Excerpted records: Begin

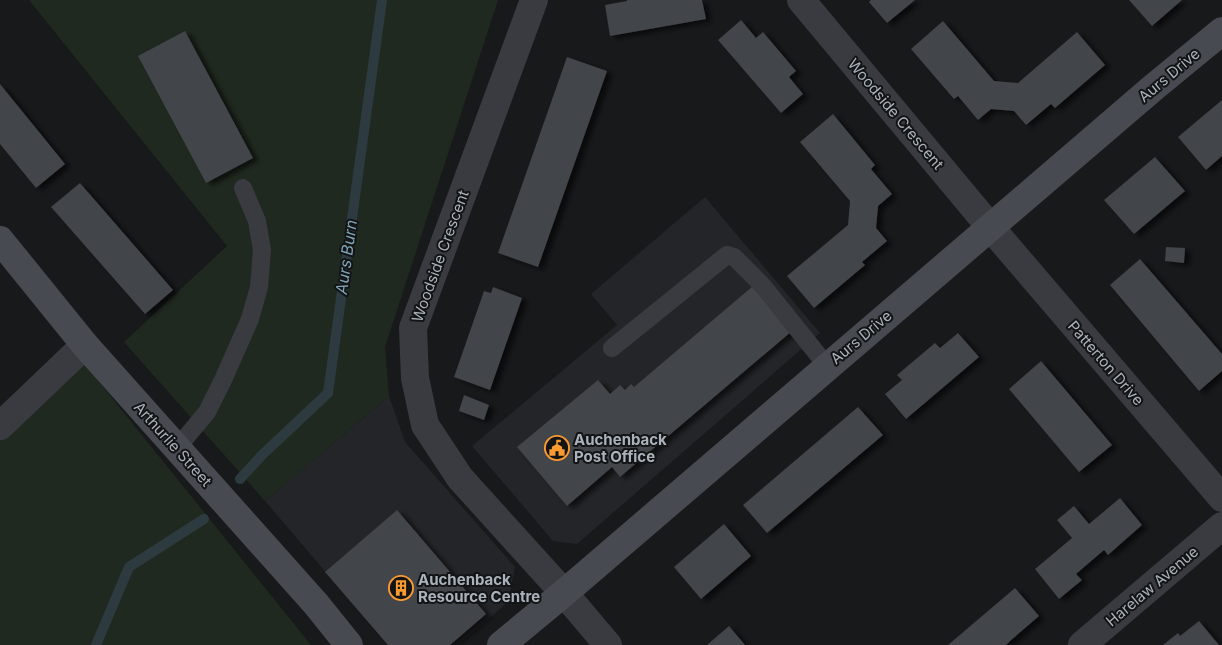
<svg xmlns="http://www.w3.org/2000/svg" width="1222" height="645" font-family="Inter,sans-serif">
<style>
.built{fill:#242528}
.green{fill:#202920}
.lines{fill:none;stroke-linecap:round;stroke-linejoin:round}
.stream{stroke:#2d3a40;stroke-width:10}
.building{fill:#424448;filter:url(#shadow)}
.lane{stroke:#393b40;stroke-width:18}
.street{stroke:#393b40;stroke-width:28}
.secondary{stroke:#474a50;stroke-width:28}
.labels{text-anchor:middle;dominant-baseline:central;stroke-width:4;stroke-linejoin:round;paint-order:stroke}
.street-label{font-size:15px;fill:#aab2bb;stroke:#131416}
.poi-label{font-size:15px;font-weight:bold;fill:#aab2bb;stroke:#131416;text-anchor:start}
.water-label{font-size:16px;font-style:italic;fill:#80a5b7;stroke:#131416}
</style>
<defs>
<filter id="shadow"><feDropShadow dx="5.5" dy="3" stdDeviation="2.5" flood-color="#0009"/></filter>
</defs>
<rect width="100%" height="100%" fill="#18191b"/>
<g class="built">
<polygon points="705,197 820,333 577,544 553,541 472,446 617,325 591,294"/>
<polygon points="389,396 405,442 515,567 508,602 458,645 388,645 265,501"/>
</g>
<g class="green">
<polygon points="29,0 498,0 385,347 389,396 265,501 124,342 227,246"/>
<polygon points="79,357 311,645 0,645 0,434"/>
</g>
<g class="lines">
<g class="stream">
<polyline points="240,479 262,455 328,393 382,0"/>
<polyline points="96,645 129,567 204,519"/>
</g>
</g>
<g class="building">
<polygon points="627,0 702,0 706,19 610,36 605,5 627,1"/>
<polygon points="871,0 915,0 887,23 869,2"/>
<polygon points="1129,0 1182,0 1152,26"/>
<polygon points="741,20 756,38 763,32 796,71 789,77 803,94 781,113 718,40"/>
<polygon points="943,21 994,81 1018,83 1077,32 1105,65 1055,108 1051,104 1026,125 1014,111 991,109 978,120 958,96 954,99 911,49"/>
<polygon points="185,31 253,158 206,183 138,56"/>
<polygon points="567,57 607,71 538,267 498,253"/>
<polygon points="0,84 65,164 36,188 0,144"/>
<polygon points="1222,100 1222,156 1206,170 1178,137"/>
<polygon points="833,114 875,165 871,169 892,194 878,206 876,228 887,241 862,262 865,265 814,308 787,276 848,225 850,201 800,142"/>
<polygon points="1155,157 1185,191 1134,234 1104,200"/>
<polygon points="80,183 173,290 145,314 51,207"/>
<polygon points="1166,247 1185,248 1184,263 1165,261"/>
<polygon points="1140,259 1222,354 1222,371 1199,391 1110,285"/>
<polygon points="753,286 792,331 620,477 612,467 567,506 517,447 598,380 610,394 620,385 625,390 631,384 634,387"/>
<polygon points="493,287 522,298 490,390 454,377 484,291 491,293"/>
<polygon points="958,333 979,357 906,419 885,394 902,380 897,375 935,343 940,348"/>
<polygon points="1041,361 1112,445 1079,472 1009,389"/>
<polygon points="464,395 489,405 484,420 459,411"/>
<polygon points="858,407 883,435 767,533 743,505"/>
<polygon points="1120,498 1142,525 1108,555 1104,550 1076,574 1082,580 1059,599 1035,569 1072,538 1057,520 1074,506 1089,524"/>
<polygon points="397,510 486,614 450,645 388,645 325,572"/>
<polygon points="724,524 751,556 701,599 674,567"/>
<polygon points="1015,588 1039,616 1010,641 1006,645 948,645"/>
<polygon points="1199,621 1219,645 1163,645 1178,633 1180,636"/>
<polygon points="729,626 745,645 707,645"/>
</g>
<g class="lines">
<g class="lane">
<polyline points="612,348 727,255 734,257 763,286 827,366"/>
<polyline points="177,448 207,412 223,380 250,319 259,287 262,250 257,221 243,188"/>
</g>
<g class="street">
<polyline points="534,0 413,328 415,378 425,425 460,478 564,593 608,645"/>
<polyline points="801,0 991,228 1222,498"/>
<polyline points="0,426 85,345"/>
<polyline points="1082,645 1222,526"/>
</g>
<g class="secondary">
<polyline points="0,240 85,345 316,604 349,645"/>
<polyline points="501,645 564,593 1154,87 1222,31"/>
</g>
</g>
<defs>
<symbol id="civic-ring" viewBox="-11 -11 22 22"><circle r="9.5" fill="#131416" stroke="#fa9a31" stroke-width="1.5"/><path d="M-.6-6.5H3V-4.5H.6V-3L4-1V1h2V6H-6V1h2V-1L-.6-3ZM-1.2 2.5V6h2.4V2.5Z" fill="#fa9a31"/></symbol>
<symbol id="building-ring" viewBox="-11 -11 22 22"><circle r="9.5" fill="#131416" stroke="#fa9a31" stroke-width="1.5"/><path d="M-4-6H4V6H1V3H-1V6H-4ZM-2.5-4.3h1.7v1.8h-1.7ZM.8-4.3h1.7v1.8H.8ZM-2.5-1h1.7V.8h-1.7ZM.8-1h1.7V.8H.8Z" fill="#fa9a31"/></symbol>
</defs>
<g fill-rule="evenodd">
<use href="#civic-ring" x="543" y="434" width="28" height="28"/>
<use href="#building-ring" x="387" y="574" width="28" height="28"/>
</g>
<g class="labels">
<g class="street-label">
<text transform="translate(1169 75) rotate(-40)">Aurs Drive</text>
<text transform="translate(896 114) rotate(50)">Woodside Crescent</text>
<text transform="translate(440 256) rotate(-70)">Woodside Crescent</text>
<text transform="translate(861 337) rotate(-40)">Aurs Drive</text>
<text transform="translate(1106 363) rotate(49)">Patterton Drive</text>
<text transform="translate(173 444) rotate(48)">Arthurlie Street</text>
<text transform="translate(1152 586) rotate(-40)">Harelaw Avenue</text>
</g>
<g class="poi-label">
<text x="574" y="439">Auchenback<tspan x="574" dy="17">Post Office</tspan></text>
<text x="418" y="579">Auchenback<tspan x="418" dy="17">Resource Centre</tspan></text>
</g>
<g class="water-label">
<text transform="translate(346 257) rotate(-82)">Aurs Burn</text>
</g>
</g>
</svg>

Excerpted records: End
Excerpted records: Begin

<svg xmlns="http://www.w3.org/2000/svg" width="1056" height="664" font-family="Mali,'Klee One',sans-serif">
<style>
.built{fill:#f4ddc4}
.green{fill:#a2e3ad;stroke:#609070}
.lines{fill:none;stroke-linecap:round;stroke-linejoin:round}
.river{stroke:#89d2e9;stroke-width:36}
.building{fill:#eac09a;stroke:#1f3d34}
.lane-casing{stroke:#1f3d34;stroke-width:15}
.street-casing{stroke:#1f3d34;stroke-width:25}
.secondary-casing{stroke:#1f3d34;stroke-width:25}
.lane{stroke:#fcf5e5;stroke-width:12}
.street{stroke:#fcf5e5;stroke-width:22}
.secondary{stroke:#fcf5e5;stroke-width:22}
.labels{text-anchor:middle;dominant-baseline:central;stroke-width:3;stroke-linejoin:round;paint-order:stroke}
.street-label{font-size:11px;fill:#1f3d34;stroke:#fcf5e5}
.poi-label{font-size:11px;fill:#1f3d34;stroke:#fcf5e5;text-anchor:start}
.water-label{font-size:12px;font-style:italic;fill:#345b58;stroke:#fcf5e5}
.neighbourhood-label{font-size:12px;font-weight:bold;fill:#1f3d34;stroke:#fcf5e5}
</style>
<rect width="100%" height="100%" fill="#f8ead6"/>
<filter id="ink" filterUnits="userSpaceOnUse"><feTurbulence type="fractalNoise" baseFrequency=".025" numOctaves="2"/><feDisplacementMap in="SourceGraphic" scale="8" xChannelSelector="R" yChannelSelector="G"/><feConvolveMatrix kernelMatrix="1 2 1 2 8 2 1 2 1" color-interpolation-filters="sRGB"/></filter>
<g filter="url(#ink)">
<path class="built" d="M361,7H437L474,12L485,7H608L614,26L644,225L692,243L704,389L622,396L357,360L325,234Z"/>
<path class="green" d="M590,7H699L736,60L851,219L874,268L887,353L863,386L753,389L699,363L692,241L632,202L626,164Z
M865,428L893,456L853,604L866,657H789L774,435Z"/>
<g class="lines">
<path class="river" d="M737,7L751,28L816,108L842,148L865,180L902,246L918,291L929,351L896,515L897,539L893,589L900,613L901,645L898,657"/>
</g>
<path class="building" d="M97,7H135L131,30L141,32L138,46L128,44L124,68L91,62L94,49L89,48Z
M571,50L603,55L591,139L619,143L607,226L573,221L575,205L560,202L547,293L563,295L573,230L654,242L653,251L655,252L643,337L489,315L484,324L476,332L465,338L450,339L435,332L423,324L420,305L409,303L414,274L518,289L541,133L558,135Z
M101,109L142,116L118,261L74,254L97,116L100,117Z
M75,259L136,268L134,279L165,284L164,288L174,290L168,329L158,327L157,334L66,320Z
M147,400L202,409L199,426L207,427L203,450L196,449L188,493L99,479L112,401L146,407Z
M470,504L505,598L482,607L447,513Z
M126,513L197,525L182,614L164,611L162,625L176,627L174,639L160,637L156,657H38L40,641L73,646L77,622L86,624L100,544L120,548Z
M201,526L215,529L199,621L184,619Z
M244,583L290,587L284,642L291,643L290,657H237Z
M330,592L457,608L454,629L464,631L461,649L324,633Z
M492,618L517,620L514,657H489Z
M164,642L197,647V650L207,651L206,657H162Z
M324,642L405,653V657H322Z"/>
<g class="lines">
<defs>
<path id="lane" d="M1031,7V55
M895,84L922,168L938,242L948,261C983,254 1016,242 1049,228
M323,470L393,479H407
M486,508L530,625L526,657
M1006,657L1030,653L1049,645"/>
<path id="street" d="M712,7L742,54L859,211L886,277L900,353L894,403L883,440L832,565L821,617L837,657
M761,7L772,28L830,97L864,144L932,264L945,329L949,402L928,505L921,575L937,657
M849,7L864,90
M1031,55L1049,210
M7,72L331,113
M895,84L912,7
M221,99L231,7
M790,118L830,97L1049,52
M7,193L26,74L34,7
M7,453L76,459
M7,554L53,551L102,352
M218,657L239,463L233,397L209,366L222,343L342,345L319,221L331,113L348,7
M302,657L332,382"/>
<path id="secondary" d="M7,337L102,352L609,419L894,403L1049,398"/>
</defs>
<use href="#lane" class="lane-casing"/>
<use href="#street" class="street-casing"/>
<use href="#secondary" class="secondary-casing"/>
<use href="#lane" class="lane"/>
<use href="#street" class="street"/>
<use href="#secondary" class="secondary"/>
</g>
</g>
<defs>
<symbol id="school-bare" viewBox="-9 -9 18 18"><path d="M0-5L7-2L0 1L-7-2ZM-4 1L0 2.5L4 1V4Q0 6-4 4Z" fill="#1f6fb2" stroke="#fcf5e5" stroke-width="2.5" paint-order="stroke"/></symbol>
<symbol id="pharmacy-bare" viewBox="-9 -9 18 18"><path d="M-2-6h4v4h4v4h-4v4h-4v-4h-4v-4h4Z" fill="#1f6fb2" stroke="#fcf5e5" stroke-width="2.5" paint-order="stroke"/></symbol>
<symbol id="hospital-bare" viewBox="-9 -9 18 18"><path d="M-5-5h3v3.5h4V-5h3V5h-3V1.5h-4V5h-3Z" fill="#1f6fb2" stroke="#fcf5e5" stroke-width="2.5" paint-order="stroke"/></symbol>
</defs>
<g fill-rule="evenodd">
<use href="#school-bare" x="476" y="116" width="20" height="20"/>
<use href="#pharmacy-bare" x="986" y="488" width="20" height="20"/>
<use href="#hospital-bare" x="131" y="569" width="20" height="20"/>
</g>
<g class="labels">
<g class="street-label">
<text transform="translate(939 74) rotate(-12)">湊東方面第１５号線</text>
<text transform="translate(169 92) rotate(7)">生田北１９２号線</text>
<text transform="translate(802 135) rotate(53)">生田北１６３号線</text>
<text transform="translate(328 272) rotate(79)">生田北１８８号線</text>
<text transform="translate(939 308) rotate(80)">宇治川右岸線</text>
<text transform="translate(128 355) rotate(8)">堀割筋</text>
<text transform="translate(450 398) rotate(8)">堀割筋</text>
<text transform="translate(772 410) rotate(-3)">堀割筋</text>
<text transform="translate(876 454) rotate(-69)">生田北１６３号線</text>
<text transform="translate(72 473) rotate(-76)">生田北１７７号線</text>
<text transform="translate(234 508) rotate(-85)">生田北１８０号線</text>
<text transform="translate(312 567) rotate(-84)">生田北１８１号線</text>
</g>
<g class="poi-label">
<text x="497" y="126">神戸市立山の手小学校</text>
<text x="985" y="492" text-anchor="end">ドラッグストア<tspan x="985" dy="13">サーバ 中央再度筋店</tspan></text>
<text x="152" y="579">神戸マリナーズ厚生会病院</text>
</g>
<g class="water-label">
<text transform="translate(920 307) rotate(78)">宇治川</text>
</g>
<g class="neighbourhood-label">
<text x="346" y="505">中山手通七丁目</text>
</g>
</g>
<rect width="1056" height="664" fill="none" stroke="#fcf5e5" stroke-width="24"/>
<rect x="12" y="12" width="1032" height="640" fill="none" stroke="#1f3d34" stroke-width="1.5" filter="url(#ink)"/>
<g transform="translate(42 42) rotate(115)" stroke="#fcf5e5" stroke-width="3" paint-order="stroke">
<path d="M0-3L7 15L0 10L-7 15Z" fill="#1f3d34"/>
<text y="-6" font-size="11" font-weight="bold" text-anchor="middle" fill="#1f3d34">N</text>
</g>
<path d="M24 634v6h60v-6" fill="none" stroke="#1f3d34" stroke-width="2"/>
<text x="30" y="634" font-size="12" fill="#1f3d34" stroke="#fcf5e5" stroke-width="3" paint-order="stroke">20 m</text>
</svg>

Excerpted records: End

> Try it
Find each line in the data above with the word "shadow", then copy it.

> Solution for this problem
.building{fill:#424448;filter:url(#shadow)}
<filter id="shadow"><feDropShadow dx="5.5" dy="3" stdDeviation="2.5" flood-color="#0009"/></filter>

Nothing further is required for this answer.